This love was a profound devotion that could regulate selfish desire and render it innocent; proof of such devotion could be found in heroic acts of self-sacrifice or self-denial. However, such heroic acts included heroic adherence to gender norms and gendered ideals of self-presentation and self-discipline. This was a high price to pay for the legitimacy lovers sought to win. Nonetheless, it was a price that generations of lovers and would-be lovers did pay.
Relying on a wealth of recent research into the social and cultural history of the lay aristocracy in the period, Reddy is able to show that courtly love smoothly integrated existing aristocratic values, and permitted aristocrats to legitimate at least some sexual practices long familiar to them. Courtly love, romantic love, was born as a movement of covert resistance.

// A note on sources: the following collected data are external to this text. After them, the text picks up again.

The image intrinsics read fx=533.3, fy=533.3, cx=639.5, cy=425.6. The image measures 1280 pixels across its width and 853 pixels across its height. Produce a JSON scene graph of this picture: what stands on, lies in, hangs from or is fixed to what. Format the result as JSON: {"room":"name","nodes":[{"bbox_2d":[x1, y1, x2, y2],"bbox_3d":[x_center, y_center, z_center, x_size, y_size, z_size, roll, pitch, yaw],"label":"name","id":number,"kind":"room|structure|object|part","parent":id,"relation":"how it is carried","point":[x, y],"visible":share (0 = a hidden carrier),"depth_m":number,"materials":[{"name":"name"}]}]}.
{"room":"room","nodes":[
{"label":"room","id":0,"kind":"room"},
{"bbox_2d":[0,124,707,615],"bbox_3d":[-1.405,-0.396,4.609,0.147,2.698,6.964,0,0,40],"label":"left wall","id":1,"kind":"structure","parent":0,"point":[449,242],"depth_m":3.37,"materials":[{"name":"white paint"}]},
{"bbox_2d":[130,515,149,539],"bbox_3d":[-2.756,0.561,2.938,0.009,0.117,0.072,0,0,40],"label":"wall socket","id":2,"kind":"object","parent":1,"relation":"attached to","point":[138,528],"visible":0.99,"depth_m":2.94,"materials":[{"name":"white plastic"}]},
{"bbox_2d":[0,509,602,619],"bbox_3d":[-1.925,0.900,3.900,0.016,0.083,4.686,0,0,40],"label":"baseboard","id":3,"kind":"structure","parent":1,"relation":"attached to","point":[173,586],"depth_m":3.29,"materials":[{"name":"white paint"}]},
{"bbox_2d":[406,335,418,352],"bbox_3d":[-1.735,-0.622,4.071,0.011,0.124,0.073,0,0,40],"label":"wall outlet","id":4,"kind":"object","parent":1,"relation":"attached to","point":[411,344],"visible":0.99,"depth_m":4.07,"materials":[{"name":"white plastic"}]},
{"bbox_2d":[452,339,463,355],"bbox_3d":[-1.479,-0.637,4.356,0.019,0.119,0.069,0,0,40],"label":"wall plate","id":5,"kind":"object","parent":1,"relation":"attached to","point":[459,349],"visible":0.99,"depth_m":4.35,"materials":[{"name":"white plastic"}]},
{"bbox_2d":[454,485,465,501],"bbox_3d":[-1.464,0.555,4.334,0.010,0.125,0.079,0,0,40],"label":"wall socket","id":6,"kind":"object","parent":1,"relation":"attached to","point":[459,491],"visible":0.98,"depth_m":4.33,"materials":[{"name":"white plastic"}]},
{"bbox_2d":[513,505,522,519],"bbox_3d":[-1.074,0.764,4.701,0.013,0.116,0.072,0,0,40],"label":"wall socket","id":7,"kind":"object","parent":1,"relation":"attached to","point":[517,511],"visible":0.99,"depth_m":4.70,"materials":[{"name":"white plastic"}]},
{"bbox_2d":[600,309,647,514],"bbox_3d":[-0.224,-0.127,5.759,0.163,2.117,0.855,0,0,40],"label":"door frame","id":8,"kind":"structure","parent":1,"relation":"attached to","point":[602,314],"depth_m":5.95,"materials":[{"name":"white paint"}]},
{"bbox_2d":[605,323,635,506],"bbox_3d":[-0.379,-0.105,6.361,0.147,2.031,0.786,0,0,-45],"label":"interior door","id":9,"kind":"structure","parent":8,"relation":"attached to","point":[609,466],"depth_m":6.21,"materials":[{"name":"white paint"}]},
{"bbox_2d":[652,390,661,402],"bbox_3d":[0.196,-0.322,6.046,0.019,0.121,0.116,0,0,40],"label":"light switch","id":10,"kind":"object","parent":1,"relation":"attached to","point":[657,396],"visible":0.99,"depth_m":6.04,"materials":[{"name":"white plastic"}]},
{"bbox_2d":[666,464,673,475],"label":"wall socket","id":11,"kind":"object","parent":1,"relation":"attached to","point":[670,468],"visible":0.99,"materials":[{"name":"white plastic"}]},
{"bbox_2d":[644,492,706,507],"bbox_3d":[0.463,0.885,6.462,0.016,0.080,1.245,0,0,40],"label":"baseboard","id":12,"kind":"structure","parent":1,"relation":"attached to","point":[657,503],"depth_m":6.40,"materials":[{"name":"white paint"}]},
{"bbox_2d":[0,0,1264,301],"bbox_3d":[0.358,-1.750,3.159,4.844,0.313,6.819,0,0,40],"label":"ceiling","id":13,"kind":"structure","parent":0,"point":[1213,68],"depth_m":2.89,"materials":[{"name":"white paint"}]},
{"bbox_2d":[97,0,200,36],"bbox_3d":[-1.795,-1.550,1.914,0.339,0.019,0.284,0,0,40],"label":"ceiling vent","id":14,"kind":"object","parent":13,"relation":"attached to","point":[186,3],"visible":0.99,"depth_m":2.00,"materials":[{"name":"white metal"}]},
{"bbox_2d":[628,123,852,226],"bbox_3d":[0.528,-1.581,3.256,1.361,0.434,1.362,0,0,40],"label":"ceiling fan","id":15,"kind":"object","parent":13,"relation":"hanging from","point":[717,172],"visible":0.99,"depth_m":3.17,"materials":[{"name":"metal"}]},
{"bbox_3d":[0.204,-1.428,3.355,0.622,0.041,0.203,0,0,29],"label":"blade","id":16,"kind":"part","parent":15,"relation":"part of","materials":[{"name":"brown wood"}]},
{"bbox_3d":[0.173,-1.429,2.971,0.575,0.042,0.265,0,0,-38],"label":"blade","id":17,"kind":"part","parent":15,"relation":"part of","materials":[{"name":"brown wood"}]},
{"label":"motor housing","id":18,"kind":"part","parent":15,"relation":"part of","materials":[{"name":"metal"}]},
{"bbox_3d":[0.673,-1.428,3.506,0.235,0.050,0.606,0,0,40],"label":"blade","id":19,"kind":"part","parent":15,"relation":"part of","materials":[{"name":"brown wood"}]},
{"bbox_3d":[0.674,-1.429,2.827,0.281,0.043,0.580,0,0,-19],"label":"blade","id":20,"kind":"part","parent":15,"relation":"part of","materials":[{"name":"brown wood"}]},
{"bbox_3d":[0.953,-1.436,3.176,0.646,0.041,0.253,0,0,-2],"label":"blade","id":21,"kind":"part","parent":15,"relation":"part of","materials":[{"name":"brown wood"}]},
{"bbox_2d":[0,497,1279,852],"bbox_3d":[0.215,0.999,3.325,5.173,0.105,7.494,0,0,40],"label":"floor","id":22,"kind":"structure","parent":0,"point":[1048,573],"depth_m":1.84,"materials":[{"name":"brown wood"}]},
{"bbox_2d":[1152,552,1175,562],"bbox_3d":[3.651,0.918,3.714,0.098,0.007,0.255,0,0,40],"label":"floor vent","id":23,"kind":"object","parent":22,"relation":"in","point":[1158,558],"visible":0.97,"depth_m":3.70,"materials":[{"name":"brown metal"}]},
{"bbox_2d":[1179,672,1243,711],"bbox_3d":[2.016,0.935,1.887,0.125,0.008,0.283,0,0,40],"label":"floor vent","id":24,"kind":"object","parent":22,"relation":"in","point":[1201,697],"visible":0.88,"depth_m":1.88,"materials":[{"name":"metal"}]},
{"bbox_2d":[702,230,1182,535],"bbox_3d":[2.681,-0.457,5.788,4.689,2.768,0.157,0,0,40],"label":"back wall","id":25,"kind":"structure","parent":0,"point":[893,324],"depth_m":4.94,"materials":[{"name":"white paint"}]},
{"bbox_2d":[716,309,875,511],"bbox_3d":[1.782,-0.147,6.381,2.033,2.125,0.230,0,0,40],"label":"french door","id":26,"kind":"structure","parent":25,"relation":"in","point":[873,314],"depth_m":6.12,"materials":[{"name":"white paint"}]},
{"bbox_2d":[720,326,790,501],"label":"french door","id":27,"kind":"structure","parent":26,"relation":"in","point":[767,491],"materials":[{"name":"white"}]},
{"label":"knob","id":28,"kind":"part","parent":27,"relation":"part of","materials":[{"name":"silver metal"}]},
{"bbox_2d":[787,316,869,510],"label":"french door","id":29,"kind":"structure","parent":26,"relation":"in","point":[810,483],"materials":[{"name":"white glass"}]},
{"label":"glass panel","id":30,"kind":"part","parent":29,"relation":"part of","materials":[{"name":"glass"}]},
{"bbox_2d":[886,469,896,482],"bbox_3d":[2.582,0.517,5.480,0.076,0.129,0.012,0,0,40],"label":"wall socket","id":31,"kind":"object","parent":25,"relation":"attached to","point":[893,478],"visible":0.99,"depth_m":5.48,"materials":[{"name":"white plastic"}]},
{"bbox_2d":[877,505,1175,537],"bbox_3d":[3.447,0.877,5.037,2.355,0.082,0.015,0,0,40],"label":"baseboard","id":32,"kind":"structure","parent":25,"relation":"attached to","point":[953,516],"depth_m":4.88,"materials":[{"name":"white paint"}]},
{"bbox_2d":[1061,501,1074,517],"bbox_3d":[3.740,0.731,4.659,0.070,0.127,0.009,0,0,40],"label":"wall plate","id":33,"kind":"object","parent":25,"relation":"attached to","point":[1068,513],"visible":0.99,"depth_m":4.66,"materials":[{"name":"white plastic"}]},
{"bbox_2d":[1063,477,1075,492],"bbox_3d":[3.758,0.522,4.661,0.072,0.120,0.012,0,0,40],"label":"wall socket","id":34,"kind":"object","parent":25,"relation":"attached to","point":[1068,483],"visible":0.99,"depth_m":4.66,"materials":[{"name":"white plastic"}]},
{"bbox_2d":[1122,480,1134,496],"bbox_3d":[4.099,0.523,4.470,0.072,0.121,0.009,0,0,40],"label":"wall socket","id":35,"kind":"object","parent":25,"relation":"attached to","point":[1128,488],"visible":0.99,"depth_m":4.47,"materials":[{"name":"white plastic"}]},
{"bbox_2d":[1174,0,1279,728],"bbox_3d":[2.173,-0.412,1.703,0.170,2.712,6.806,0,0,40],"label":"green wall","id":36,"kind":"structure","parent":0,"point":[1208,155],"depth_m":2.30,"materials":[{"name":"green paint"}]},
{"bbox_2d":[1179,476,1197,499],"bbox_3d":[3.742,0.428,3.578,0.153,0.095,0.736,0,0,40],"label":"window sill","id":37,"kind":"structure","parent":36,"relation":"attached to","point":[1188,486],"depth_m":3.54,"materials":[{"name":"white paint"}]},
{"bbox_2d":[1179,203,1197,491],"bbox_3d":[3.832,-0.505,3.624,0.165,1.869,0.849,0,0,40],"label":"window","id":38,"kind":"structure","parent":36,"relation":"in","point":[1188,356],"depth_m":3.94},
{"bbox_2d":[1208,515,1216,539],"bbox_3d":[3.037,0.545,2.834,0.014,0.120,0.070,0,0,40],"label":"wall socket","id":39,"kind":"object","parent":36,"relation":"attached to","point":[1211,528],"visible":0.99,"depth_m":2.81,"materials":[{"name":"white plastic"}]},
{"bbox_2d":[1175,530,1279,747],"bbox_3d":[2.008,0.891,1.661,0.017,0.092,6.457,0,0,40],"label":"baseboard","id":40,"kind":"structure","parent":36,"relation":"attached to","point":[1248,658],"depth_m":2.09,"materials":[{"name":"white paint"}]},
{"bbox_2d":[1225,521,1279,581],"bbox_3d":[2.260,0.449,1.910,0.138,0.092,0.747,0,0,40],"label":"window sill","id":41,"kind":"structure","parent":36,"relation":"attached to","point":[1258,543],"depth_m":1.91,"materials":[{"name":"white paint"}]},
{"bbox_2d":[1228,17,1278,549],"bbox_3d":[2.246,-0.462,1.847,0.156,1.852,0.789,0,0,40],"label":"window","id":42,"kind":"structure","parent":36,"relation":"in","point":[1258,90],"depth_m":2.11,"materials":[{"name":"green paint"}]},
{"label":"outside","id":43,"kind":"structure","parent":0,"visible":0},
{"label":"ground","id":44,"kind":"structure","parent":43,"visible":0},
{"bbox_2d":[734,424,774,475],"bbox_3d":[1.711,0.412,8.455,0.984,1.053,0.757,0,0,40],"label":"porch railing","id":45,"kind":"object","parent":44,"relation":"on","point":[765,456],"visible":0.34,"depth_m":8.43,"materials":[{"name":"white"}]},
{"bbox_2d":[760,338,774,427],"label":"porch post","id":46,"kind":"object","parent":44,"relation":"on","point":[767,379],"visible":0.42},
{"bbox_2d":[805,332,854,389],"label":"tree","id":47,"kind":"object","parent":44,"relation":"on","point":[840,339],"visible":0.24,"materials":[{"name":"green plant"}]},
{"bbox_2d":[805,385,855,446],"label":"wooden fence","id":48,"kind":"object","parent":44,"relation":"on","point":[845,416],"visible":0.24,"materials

These facets of the twelfth-century making of romantic love in Europe are much more evident when one sets European developments in a comparative framework. As Reddy shows, in twelfth-century Bengal and Orissa, and in eleventh-century Heian Japan, there was no doctrine of desire, no notion of sexual “appetite,” as the Christian theologians called it. As a result, there was no need to elaborate a heroic vision of a love capable of regulating appetite and cleansing it. Whether one looks at the Gitagovinda of Jayadeva, the bhakti temple worship practiced at Puri, the multiple love affairs of Heian aristocrats, or the timeless classics of love literature, such as The Tale of Genji, penned by Heian women, one finds no reference to sexual desire as a bodily appetite or drive. In some Orissan temples, sexual love, shringara rasa, which culminated in divine sexual play, was regarded as the most sacred facet of the relationship between humans and the gods. In that strain of Buddhism most popular in Heian Japan, all wishes and longings were regarded as frustrating, as the very cause of suffering. Like Amida Buddha, Heian lovers sought to offer each other compassion and a taste of that elegance that shone in the court of the semi-divine emperor.
These points of contrast permit one to identify the peculiar features of Western practices more accurately, and to show that the form of heroic mutual devotion characteristic of Western romantic love was made, at a specific point in time, by individuals seeking a refuge from the blanket condemnations by the Church of a kind of “desire” which, itself, did not admit the possibility of love. If romantic love lives on in a similar form today, it may be in part because various doctrines of desire continue to deny its possibility.